→ TEXT PASSAGE:
========================

Authors: Janet Wallach
Tags: #Adventure, #Travel, #Non-Fiction, #Biography, #History
O
nce more the high peaks of Switzerland tempted her, and in little over a month she left for the Oberland, writing home delightedly that she was recognized by a guard on the Brünnig train. Was she “
the
Miss Bell who had climbed the Engelhorn last year?” he had asked. “This is fame,” she informed her family.
Soon after registering at the Kurhaus, her hotel in Rosenalui, she wanted to put herself in shape for serious climbs. Walking straight up a hill, she reached the edge of a glacier and sat down, thinking “what a lucky dog” she was to be there.
Dressed for the biting cold, she was off once again with her guides, the brothers Ulrich and Heinrich, making easy ascents up and down some “charming” little rocks of the Oberland. They tackled “the first of the impossibles, the Wellhorn arête,” 10,485 feet, running up the beginning of the Vorder Wellhorn, and after hours of climbing the smooth rocks, they came to a terribly dangerous precipice. “My heart sank,” she confessed. “I thought we should never do it.” Shivering with cold, they faced a rotting knife edge of rock that crumbled in masses as they went along, with steep precipices beneath them that threatened their every step. But with the aid of an iron nail and a double rope they reached the summit, returning happily to the inn to plan the next event.
In the course of her previous visits she and her guides had considered an ascent up the rocky face of the Finsteraarhorn glacier. Serious climbs were a means to stretch her athletic stamina, to prove her physical strength, to compete with her own sex as well as with males and, most important, to test herself. She was determined to achieve the highest possible position, no matter in which field of endeavor; mountain climbing (a popular sport for females) offered clear tasks and, quite literally, a chance to reach the heights. But if she was going to climb a mountain, she would do it the way she did everything else: not by following in other people’s footsteps, but by seeking to break new ground. She would find the untried and persevere to overcome it; otherwise, it was hardly worth the doing.

========================

→ JOB 1:
In the entries, copy unchanged the lines from the one containing "In the image, there is a desktop. In" to the one containing "I want to click on free space at", including both of those lines.

→ RECORDS SUPPLIED:
========================

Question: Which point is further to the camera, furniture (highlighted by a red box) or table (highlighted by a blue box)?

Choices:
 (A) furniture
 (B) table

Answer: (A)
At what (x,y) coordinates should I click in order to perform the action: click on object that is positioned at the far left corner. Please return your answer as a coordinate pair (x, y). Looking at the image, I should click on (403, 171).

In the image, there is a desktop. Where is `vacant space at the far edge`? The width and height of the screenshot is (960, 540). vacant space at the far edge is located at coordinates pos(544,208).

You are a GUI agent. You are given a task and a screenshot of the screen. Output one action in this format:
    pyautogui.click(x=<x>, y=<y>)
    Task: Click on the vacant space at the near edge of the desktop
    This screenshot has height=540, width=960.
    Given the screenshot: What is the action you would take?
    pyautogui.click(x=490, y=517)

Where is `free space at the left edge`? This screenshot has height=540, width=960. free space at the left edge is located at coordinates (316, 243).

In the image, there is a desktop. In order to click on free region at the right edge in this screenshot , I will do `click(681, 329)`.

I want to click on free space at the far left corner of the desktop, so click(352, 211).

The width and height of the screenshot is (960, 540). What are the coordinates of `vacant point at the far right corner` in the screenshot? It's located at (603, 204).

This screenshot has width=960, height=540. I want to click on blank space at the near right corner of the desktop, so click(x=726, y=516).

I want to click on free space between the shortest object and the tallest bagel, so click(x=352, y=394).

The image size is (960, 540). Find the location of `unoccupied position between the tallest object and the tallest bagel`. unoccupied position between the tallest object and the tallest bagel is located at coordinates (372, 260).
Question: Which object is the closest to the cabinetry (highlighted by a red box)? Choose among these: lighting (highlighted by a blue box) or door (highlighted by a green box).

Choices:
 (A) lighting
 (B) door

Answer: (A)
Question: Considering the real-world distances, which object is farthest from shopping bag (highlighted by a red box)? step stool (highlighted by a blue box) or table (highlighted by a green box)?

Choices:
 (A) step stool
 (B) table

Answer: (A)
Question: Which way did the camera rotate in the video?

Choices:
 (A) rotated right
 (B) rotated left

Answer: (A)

========================

→ JOB 2:
Answer these questions about the Swiss climbing passage:
(a) Who recognized her on the Brünnig train?
(b) What were the names of the brothers who guided her?
(c) What helped them reach the summit after the crumbling knife edge of rock?

→ EXERCISE ANSWER 1:
In the image, there is a desktop. In order to click on free region at the right edge in this screenshot , I will do `click(681, 329)`.

I want to click on free space at the far left corner of the desktop, so click(352, 211).

→ EXERCISE ANSWER 2:
(a) A guard.
(b) Ulrich and Heinrich.
(c) An iron nail and a double rope.